# zion muzzleload



## muzzdog (May 22, 2012)

Got a deer tag for zion for the muzzlel unit #29. Woud like any info on where to start scouting . Thank you for your time


----------



## colorcountrygunner (Oct 6, 2009)

Muzzdog, the Zion unit is in my mind one of the most fantastic units in the whole state! The downside is that it is overwhelmingly private! As you are leaving Cedar City the first turn off of highway 14 you will see will be by Milt's Stage Stop and will take you up Right Hand Canyon. If you do not have permission to hunt anybody's land up there then you may as well not even go up that way because it is pretty much a solid wall of private land from highway 14 south all the way til you hit the borders of Zion National Park.
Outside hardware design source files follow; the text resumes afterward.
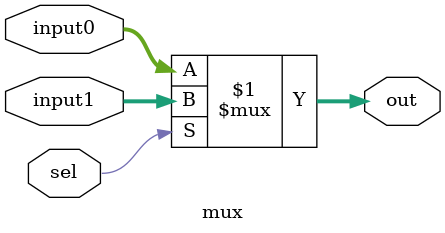
<source format=v>
module mux (
  input  wire [31:0] input1,
  input  wire [31:0] input0,
  input  wire        sel,
  output wire [31:0] out
);
  assign out = sel ? input1 : input0;
endmodule


</source>
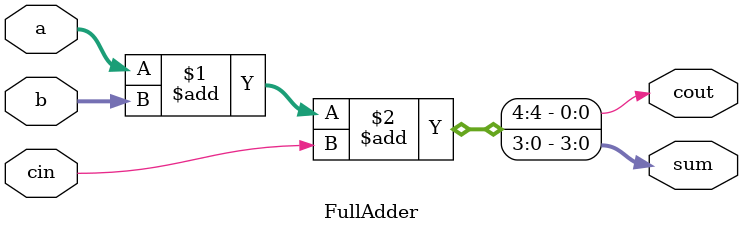
<source format=v>
module FullAdder(a, b, cin, sum, cout);
   input [3:0] a,b;
   input cin;
   output [3:0] sum;
   output cout;
   assign {cout, sum} = a + b + cin;
endmodule 
</source>
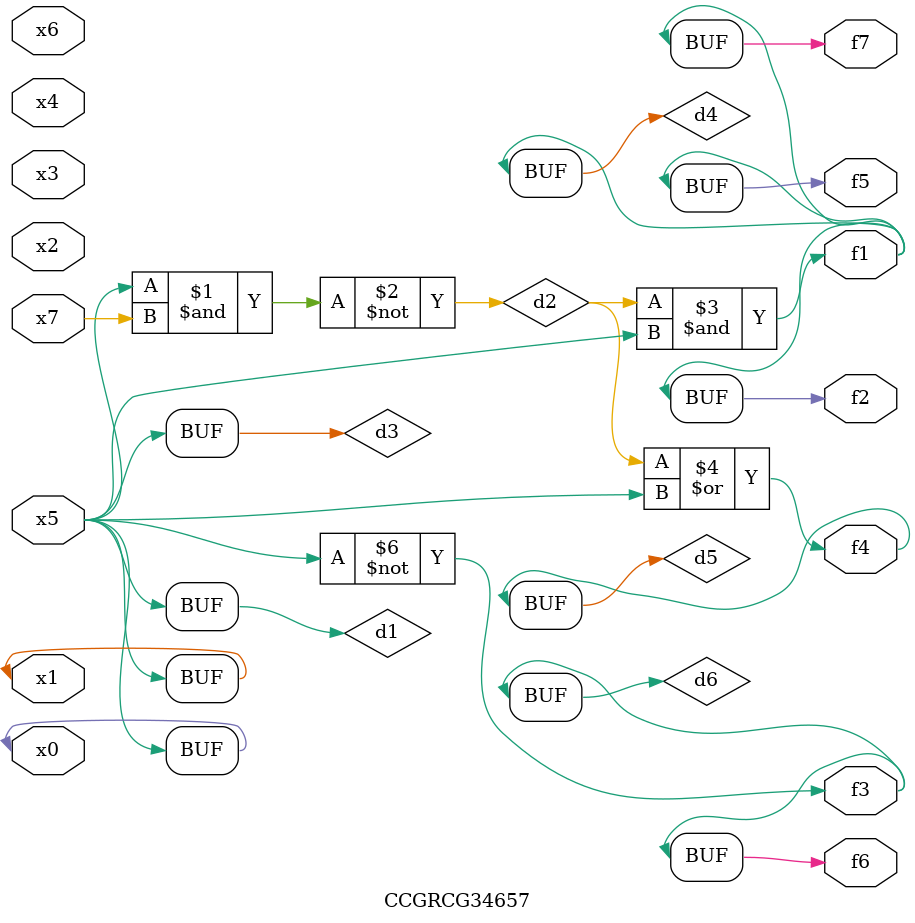
<source format=v>
module CCGRCG34657(
	input x0, x1, x2, x3, x4, x5, x6, x7,
	output f1, f2, f3, f4, f5, f6, f7
);

	wire d1, d2, d3, d4, d5, d6;

	buf (d1, x0, x5);
	nand (d2, x5, x7);
	buf (d3, x0, x1);
	and (d4, d2, d3);
	or (d5, d2, d3);
	nor (d6, d1, d3);
	assign f1 = d4;
	assign f2 = d4;
	assign f3 = d6;
	assign f4 = d5;
	assign f5 = d4;
	assign f6 = d6;
	assign f7 = d4;
endmodule

</source>
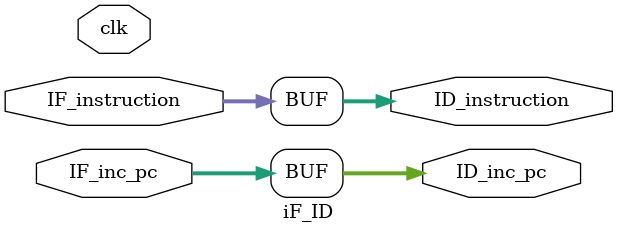
<source format=v>
module iF_ID(clk, IF_inc_pc , ID_inc_pc , IF_instruction , ID_instruction);

input [31:0] IF_inc_pc , IF_instruction  ;
input clk;
output reg [31:0] ID_inc_pc ,ID_instruction;

always @(clk)

begin
  ID_instruction = IF_instruction;
  ID_inc_pc = IF_inc_pc;
end
endmodule

</source>
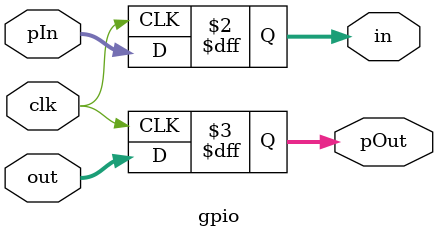
<source format=v>
`timescale 1ns / 1ps

module gpio(clk, in, out, pIn, pOut);
input [7:0] out, pIn;
output reg [7:0] in, pOut;
input clk;

always @(negedge clk) begin
	in <= pIn;
	pOut <= out;
end

endmodule

</source>
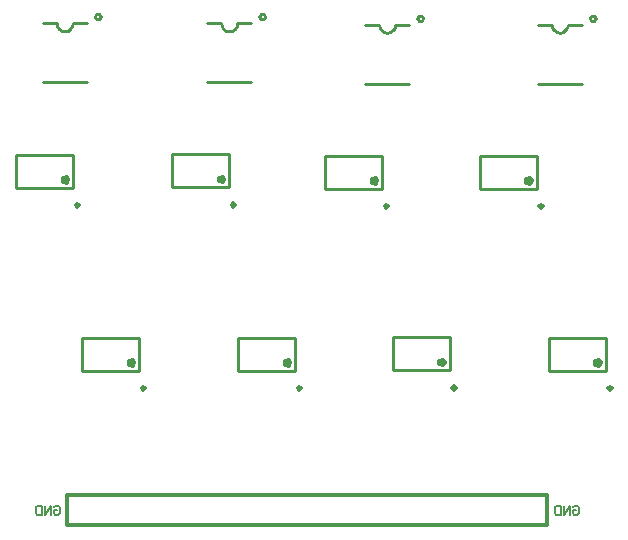
<source format=gbo>
G04 Layer_Color=32896*
%FSLAX25Y25*%
%MOIN*%
G70*
G01*
G75*
%ADD21C,0.01000*%
%ADD22C,0.00600*%
%ADD28C,0.01181*%
%ADD55C,0.01575*%
G54D21*
X61000Y164507D02*
X60500Y165373D01*
X59500D01*
X59000Y164507D01*
X59500Y163641D01*
X60500D01*
X61000Y164507D01*
X46221Y162361D02*
X46427Y161327D01*
X47012Y160451D01*
X47888Y159866D01*
X48921Y159661D01*
X49955Y159866D01*
X50831Y160451D01*
X51416Y161327D01*
X51621Y162361D01*
X113689Y164050D02*
X113189Y164916D01*
X112189D01*
X111689Y164050D01*
X112189Y163184D01*
X113189D01*
X113689Y164050D01*
X98910Y161904D02*
X99116Y160871D01*
X99701Y159995D01*
X100577Y159409D01*
X101610Y159204D01*
X102644Y159409D01*
X103519Y159995D01*
X104105Y160871D01*
X104310Y161904D01*
X6189Y164550D02*
X5689Y165416D01*
X4689D01*
X4189Y164550D01*
X4689Y163684D01*
X5689D01*
X6189Y164550D01*
X-8590Y162404D02*
X-8384Y161371D01*
X-7799Y160495D01*
X-6923Y159909D01*
X-5890Y159704D01*
X-4857Y159909D01*
X-3980Y160495D01*
X-3395Y161371D01*
X-3190Y162404D01*
X171189Y164050D02*
X170689Y164916D01*
X169689D01*
X169189Y164050D01*
X169689Y163184D01*
X170689D01*
X171189Y164050D01*
X156410Y161904D02*
X156616Y160871D01*
X157201Y159995D01*
X158077Y159409D01*
X159110Y159204D01*
X160144Y159409D01*
X161020Y159995D01*
X161605Y160871D01*
X161810Y161904D01*
X41598Y162349D02*
X46221Y162361D01*
X51621D02*
X56323Y162349D01*
X41644Y142664D02*
X56356D01*
X94287Y161892D02*
X98910Y161904D01*
X104310D02*
X109012Y161892D01*
X94333Y142208D02*
X109045D01*
X-13213Y162392D02*
X-8590Y162404D01*
X-3190D02*
X1512Y162392D01*
X-13167Y142708D02*
X1545D01*
X151787Y161892D02*
X156410Y161904D01*
X161810D02*
X166512Y161892D01*
X151833Y142208D02*
X166545D01*
X-21949Y107571D02*
X-3051D01*
X-21949Y118595D02*
X-3051D01*
Y107571D02*
Y118595D01*
X-21949Y107571D02*
Y118595D01*
X51Y46551D02*
X18949D01*
X51Y57575D02*
X18949D01*
Y46551D02*
Y57575D01*
X51Y46551D02*
Y57575D01*
X30051Y107724D02*
X48949D01*
X30051Y118748D02*
X48949D01*
Y107724D02*
Y118748D01*
X30051Y107724D02*
Y118748D01*
X52051Y46551D02*
X70949D01*
X52051Y57575D02*
X70949D01*
Y46551D02*
Y57575D01*
X52051Y46551D02*
Y57575D01*
X81051Y107224D02*
X99949D01*
X81051Y118248D02*
X99949D01*
Y107224D02*
Y118248D01*
X81051Y107224D02*
Y118248D01*
X103551Y46724D02*
X122449D01*
X103551Y57748D02*
X122449D01*
Y46724D02*
Y57748D01*
X103551Y46724D02*
Y57748D01*
X132551Y107224D02*
X151449D01*
X132551Y118248D02*
X151449D01*
Y107224D02*
Y118248D01*
X132551Y107224D02*
Y118248D01*
X155551Y46551D02*
X174449D01*
X155551Y57575D02*
X174449D01*
Y46551D02*
Y57575D01*
X155551Y46551D02*
Y57575D01*
G54D22*
X163501Y999D02*
X164000Y1499D01*
X165000D01*
X165500Y999D01*
Y-1000D01*
X165000Y-1500D01*
X164000D01*
X163501Y-1000D01*
Y-0D01*
X164500D01*
X162501Y-1500D02*
Y1499D01*
X160502Y-1500D01*
Y1499D01*
X159502D02*
Y-1500D01*
X158002D01*
X157503Y-1000D01*
Y999D01*
X158002Y1499D01*
X159502D01*
X-9499Y999D02*
X-8999Y1499D01*
X-8000D01*
X-7500Y999D01*
Y-1000D01*
X-8000Y-1500D01*
X-8999D01*
X-9499Y-1000D01*
Y-0D01*
X-8500D01*
X-10499Y-1500D02*
Y1499D01*
X-12498Y-1500D01*
Y1499D01*
X-13498D02*
Y-1500D01*
X-14998D01*
X-15497Y-1000D01*
Y999D01*
X-14998Y1499D01*
X-13498D01*
G54D28*
X-1083Y101665D02*
X-1673Y102256D01*
X-2264Y101665D01*
X-1673Y101075D01*
X-1083Y101665D01*
X20917Y40646D02*
X20327Y41236D01*
X19736Y40646D01*
X20327Y40055D01*
X20917Y40646D01*
X50917Y101819D02*
X50327Y102409D01*
X49736Y101819D01*
X50327Y101228D01*
X50917Y101819D01*
X72917Y40646D02*
X72327Y41236D01*
X71736Y40646D01*
X72327Y40055D01*
X72917Y40646D01*
X101917Y101319D02*
X101327Y101909D01*
X100736Y101319D01*
X101327Y100728D01*
X101917Y101319D01*
X124417Y40819D02*
X123827Y41409D01*
X123236Y40819D01*
X123827Y40228D01*
X124417Y40819D01*
X153417Y101319D02*
X152827Y101909D01*
X152236Y101319D01*
X152827Y100728D01*
X153417Y101319D01*
X176417Y40646D02*
X175827Y41236D01*
X175236Y40646D01*
X175827Y40055D01*
X176417Y40646D01*
X-5000Y5000D02*
X155000D01*
Y-5000D02*
Y5000D01*
X-5000Y-5000D02*
X155000D01*
X-5000D02*
Y5000D01*
G54D55*
X-5020Y110327D02*
X-5564Y111076D01*
X-6444Y110790D01*
Y109864D01*
X-5564Y109578D01*
X-5020Y110327D01*
X16980Y49307D02*
X16436Y50056D01*
X15556Y49770D01*
Y48844D01*
X16436Y48558D01*
X16980Y49307D01*
X46980Y110480D02*
X46436Y111229D01*
X45556Y110943D01*
Y110018D01*
X46436Y109731D01*
X46980Y110480D01*
X68980Y49307D02*
X68436Y50056D01*
X67556Y49770D01*
Y48844D01*
X68436Y48558D01*
X68980Y49307D01*
X97980Y109980D02*
X97436Y110729D01*
X96556Y110443D01*
Y109518D01*
X97436Y109231D01*
X97980Y109980D01*
X120480Y49480D02*
X119936Y50229D01*
X119056Y49943D01*
Y49018D01*
X119936Y48731D01*
X120480Y49480D01*
X149480Y109980D02*
X148936Y110729D01*
X148056Y110443D01*
Y109518D01*
X148936Y109231D01*
X149480Y109980D01*
X172480Y49307D02*
X171936Y50056D01*
X171056Y49770D01*
Y48844D01*
X171936Y48558D01*
X172480Y49307D01*
M02*

</source>
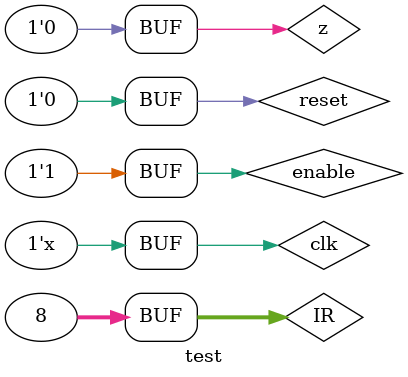
<source format=v>
`timescale 1ns / 1ps


module test;

	// Inputs
	reg clk;
	reg reset;
	reg enable;
	reg z;
	reg [31:0] IR;

	// Outputs
	wire pc_inc;
	wire finish;
	wire data_ram_we;
	wire inst_ram_we;
	wire [7:0] alu_sel;
	wire [7:0] bus_sel;
	wire [8:0] reg_sel;

	// Instantiate the Unit Under Test (UUT)
	State_Machine uut (
		.clk(clk), 
		.reset(reset), 
		.enable(enable), 
		.z(z), 
		.IR(IR), 
		.pc_inc(pc_inc), 
		.finish(finish), 
		.data_ram_we(data_ram_we), 
		.inst_ram_we(inst_ram_we), 
		.alu_sel(alu_sel), 
		.bus_sel(bus_sel), 
		.reg_sel(reg_sel)
	);

	always #5 clk=~clk;
	initial begin
		// Initialize Inputs
		clk = 0;
		reset = 0;
		enable = 1;
		z = 0;
		IR = 32'd8;

		// Wait 100 ns for global reset to finish
		#100;
        
		// Add stimulus here

	end
      
endmodule


</source>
However, if you keep heading up the canyon you can find some pieces of public land around the college cabin and down around Navajo Lake and a few other places. I will be hunting the Zion unit also this year going into my first year of the dedicated hunter program. If you have any more questions and would like to pm me I might be able to share some more info with you. Good luck and let me know how you turn out!


----------



## goofy elk (Dec 16, 2007)

Back when the general muzzy hunt was in November, we used to hunt the area
going into the Coral Pink sand dunes....

Caught the deer migrating off the west side of the Paunsy......
IT WAS FREAK'in unreal for a general hunt!!

There were a few old time Kanab boys that scored hangers on that hunt EVERY YEAR..


----------



## colorcountrygunner (Oct 6, 2009)

^^I'll bet it was awesome then goofy. I wish I woulda been old enough to hunt back when they had that late November hunt, I got a couple places that would be some real honey holes! I'm sure there are still some deer in that area during this September hunt but it wouldn't be anywhere near the same. I have dedicated hunter for Zion and if I don't score on the muzzy hunt I might look at spending some time in that area.


----------